[Extracted data entries]
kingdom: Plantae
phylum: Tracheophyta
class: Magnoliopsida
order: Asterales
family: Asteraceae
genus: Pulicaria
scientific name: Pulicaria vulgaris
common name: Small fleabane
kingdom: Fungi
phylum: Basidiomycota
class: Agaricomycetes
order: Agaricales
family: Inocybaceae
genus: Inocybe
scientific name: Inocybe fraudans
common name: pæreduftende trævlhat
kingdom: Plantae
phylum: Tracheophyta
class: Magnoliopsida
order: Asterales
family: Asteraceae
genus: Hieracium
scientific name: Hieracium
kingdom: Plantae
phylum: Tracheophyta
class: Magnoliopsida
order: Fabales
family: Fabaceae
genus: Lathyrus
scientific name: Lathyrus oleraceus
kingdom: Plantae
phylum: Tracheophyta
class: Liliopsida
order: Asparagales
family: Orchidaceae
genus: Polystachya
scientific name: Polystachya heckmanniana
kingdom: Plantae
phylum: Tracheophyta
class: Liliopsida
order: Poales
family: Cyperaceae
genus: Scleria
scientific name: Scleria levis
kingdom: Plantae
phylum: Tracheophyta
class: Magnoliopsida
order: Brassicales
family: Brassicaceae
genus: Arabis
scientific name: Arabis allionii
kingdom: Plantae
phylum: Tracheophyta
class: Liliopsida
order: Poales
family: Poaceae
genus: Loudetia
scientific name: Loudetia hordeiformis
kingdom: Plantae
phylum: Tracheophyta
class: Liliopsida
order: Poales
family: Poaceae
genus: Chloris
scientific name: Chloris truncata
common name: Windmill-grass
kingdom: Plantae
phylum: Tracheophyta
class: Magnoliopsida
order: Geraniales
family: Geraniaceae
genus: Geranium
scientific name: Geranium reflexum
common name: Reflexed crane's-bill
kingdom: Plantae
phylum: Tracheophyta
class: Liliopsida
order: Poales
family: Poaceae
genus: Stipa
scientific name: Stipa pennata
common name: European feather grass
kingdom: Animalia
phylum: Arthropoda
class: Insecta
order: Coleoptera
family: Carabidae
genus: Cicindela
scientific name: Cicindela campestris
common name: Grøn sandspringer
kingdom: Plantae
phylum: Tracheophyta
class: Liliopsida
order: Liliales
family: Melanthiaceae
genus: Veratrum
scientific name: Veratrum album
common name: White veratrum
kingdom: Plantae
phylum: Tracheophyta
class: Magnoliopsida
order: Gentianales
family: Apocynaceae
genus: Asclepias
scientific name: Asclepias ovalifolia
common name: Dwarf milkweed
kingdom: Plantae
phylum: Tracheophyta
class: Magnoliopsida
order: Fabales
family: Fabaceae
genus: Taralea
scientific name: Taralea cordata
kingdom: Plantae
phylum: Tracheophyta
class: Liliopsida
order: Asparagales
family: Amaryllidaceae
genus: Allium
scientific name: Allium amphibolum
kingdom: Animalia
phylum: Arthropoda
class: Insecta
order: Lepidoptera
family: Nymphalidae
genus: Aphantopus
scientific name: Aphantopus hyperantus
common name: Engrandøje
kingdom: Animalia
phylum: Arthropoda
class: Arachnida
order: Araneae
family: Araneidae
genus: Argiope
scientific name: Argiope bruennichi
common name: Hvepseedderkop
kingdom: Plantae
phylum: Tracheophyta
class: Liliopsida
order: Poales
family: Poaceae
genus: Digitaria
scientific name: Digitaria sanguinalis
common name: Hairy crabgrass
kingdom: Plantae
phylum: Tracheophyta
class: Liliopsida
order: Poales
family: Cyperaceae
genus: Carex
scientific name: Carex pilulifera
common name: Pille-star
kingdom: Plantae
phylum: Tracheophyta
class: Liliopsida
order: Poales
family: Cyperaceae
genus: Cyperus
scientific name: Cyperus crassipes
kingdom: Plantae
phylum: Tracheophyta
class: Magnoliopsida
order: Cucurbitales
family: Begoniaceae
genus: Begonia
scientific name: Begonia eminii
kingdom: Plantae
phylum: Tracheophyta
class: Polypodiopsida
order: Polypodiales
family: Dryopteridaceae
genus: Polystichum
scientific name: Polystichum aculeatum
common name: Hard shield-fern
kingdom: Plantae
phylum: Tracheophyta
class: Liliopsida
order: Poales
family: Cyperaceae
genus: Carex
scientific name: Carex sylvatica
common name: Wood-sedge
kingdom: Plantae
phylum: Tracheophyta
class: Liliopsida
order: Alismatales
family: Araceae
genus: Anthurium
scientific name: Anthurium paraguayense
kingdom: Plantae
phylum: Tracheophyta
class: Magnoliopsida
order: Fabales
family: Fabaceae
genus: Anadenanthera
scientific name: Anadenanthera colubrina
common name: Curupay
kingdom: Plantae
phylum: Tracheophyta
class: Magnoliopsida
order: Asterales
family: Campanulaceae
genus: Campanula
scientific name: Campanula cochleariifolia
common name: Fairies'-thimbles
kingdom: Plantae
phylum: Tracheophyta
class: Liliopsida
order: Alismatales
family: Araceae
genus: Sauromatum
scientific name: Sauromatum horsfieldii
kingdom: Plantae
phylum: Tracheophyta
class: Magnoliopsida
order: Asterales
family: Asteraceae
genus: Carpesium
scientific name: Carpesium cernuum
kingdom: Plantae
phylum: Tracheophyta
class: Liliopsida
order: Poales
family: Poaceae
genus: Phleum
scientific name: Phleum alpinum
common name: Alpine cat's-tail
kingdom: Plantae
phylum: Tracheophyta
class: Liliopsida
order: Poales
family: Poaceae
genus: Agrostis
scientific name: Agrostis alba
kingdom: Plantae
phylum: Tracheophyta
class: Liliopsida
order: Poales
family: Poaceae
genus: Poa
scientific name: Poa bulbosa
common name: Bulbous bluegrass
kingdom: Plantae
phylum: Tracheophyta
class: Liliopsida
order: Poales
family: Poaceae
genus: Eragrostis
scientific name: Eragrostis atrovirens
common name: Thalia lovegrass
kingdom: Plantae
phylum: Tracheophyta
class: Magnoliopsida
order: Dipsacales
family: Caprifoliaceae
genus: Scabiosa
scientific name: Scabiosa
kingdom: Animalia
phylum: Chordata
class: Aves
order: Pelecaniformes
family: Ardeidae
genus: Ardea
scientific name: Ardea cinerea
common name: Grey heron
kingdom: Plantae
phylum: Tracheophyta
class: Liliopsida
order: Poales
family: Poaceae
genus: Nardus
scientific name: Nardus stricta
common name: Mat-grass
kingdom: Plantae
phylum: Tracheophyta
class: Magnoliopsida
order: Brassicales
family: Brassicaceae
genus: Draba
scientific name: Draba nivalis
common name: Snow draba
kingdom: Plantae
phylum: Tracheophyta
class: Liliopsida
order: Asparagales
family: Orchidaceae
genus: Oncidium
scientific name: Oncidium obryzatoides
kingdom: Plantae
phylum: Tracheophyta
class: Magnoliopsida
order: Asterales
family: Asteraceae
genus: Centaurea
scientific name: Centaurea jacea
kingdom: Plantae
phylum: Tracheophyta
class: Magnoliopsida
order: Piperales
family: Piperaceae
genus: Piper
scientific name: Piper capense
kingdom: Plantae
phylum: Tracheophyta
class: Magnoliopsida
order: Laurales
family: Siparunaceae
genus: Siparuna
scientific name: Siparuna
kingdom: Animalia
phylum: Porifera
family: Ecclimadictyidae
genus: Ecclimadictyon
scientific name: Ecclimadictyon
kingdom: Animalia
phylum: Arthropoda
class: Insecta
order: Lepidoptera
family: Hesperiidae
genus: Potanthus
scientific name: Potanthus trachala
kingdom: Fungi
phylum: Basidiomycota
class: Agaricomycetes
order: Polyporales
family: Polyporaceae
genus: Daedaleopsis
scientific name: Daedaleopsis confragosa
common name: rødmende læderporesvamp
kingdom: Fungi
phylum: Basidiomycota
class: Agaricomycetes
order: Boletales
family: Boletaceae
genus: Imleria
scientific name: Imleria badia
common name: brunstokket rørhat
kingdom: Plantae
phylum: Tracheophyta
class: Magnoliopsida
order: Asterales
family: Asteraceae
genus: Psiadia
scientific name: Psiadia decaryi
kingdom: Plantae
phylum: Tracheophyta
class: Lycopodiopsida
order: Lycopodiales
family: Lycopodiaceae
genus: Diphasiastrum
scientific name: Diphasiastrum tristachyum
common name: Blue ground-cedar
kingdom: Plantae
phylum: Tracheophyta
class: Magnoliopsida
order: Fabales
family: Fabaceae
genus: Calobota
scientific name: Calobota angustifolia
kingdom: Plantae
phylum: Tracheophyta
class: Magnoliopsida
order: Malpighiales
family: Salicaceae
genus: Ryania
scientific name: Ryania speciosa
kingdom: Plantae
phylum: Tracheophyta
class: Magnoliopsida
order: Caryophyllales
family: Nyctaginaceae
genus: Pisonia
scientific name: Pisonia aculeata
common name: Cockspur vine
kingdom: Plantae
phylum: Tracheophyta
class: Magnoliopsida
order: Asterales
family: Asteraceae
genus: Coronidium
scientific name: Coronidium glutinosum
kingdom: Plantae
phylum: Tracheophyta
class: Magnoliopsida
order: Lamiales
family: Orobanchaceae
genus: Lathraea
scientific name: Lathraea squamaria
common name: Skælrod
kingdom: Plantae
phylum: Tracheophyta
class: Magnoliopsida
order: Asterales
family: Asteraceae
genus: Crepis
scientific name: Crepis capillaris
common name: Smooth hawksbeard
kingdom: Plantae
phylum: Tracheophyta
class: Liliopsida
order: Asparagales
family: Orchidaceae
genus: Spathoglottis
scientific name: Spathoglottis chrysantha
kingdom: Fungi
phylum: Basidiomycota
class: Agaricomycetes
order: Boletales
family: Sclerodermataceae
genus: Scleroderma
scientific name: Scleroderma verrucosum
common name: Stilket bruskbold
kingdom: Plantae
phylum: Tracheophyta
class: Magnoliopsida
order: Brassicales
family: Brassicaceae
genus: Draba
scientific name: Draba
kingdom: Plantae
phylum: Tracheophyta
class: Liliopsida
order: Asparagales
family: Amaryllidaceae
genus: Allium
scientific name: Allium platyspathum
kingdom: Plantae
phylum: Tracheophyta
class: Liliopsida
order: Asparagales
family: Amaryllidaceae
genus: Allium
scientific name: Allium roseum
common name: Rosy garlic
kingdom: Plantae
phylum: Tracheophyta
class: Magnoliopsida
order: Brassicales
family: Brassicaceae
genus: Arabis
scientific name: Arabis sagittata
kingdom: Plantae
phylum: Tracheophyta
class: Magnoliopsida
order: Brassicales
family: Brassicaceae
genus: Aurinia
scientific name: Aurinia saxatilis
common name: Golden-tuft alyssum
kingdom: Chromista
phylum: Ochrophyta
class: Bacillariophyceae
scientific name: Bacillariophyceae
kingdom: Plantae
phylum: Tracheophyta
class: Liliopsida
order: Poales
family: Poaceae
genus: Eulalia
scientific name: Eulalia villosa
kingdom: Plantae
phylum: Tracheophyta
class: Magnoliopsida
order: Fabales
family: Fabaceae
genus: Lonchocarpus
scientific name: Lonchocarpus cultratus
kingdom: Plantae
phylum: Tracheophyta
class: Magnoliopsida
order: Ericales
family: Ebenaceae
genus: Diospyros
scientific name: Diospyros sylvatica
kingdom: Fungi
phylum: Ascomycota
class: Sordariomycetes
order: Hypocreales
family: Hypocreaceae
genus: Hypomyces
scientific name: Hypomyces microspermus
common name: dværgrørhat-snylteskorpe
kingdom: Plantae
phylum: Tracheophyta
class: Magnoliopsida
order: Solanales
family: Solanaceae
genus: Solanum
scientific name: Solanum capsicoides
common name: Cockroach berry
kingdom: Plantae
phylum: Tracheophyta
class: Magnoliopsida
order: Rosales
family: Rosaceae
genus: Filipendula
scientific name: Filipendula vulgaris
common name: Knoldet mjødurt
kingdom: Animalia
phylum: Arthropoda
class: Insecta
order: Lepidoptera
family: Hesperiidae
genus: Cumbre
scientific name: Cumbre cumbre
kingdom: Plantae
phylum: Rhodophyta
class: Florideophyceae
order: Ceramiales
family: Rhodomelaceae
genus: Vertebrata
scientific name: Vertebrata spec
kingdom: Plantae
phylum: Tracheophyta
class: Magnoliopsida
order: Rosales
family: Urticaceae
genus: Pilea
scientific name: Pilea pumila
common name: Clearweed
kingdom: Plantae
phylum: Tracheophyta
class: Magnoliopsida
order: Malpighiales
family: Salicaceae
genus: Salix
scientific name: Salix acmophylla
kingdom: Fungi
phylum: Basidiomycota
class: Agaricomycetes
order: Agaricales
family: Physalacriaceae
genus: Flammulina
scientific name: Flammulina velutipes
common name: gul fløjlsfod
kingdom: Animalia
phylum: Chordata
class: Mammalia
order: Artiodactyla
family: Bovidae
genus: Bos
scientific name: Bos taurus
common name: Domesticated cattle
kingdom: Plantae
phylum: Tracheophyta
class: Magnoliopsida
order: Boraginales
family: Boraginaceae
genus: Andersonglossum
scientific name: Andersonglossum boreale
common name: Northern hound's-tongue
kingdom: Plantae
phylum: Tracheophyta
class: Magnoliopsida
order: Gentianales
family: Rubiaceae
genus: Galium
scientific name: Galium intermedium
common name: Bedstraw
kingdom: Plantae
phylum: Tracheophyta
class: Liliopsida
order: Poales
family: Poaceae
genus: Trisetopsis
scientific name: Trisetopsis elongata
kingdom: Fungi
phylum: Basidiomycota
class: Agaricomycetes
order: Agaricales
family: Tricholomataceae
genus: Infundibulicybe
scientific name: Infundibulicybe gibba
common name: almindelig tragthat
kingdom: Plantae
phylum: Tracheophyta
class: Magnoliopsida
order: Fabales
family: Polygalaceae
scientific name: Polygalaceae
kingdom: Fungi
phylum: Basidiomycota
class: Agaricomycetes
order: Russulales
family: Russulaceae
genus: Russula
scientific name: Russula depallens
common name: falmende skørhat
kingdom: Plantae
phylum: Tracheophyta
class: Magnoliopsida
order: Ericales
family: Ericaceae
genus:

■ Your task
Copy out everything from the line with "common name: Grey heron" down to the line with "scientific name: Centaurea jacea", keeping every line unchanged.

■ Solution to this exercise
common name: Grey heron
kingdom: Plantae
phylum: Tracheophyta
class: Liliopsida
order: Poales
family: Poaceae
genus: Nardus
scientific name: Nardus stricta
common name: Mat-grass
kingdom: Plantae
phylum: Tracheophyta
class: Magnoliopsida
order: Brassicales
family: Brassicaceae
genus: Draba
scientific name: Draba nivalis
common name: Snow draba
kingdom: Plantae
phylum: Tracheophyta
class: Liliopsida
order: Asparagales
family: Orchidaceae
genus: Oncidium
scientific name: Oncidium obryzatoides
kingdom: Plantae
phylum: Tracheophyta
class: Magnoliopsida
order: Asterales
family: Asteraceae
genus: Centaurea
scientific name: Centaurea jacea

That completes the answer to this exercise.